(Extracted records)
-- Opening Marker --
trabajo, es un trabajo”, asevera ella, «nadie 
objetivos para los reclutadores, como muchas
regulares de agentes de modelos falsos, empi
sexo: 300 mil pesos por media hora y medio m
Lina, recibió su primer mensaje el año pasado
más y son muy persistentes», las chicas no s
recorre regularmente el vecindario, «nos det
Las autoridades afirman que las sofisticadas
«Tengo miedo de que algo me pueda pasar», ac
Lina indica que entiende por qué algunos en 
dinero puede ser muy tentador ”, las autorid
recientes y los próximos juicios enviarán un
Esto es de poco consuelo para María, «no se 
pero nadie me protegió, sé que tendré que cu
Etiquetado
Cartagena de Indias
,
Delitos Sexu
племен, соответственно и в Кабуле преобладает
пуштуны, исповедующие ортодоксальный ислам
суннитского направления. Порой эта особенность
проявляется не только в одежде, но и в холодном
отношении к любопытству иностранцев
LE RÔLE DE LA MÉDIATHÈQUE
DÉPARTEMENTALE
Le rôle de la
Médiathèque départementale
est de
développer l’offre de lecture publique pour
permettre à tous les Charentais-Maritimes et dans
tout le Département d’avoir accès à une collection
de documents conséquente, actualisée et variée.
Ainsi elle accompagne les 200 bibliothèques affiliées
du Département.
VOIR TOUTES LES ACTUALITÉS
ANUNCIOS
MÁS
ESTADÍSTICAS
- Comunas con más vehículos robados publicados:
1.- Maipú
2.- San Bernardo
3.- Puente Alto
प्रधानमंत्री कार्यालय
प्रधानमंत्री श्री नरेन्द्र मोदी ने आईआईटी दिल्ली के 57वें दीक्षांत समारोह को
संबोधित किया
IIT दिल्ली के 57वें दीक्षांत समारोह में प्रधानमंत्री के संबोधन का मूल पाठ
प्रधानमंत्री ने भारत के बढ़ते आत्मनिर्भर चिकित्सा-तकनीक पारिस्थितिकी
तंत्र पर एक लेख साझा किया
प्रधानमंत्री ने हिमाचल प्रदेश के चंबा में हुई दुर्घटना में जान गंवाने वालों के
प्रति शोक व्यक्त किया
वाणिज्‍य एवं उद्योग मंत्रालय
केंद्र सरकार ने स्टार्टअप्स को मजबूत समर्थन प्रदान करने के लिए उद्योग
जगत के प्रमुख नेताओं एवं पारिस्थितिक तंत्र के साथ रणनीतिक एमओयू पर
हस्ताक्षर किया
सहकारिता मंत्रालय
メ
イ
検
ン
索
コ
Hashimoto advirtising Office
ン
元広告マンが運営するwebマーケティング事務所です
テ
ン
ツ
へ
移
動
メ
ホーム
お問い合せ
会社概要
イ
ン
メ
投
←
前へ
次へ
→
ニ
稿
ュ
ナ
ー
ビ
-- Closing Marker --
[Written task] Copy exactly the lines above, from the one containing "हस्ताक्षर किया" through the very last line.

[Answer space]
हस्ताक्षर किया
सहकारिता मंत्रालय
メ
イ
検
ン
索
コ
Hashimoto advirtising Office
ン
元広告マンが運営するwebマーケティング事務所です
テ
ン
ツ
へ
移
動
メ
ホーム
お問い合せ
会社概要
イ
ン
メ
投
←
前へ
次へ
→
ニ
稿
ュ
ナ
ー
ビ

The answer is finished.